● ASSIGNMENT
Transcribe, word for word, every line from the one containing "left knee: (377, 237)" through the final line of the records, and omit the pictures.
==== INFORMATION SUPPLIED ====
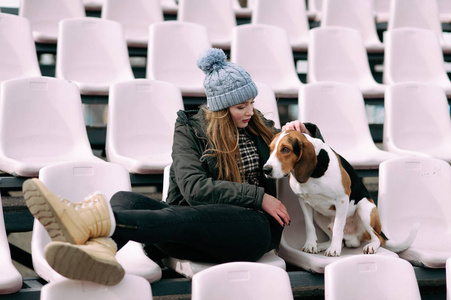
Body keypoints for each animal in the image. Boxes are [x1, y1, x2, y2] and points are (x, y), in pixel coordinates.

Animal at [264, 130, 418, 256]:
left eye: (285, 149)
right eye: (270, 149)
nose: (265, 169)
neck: (314, 174)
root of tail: (354, 237)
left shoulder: (342, 200)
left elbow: (338, 228)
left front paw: (334, 250)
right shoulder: (303, 200)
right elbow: (309, 226)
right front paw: (311, 245)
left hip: (365, 209)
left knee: (377, 237)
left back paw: (370, 246)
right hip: (319, 215)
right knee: (339, 239)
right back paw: (323, 245)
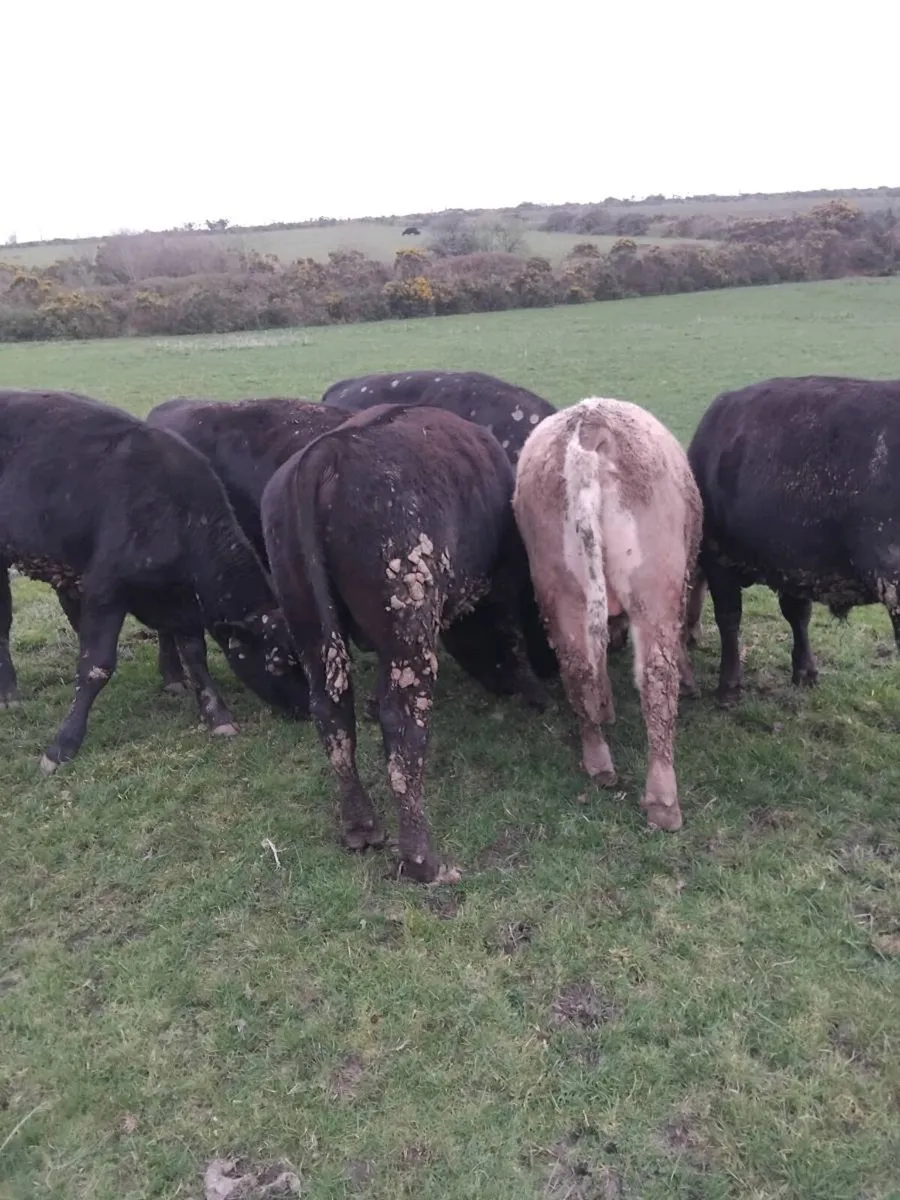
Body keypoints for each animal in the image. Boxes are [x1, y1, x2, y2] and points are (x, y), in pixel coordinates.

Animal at [0, 389, 309, 773]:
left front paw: (217, 715)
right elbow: (95, 665)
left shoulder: (183, 601)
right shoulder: (106, 588)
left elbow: (195, 654)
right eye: (278, 662)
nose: (308, 709)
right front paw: (62, 746)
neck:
====
● OUTPUT FOR THIS EXERCISE
left knee: (377, 237)
left back paw: (370, 246)
right hip: (319, 215)
right knee: (339, 239)
right back paw: (323, 245)
Body keypoints for each animal in the image. Boxes are [x1, y1, x2, y2] and points are (x, y), in pixel coordinates.

Animal at [0, 389, 309, 773]:
left front paw: (217, 715)
right elbow: (95, 665)
left shoulder: (183, 601)
right shoulder: (106, 588)
left elbow: (195, 654)
right eye: (278, 662)
nose: (308, 709)
right front paw: (62, 746)
neck:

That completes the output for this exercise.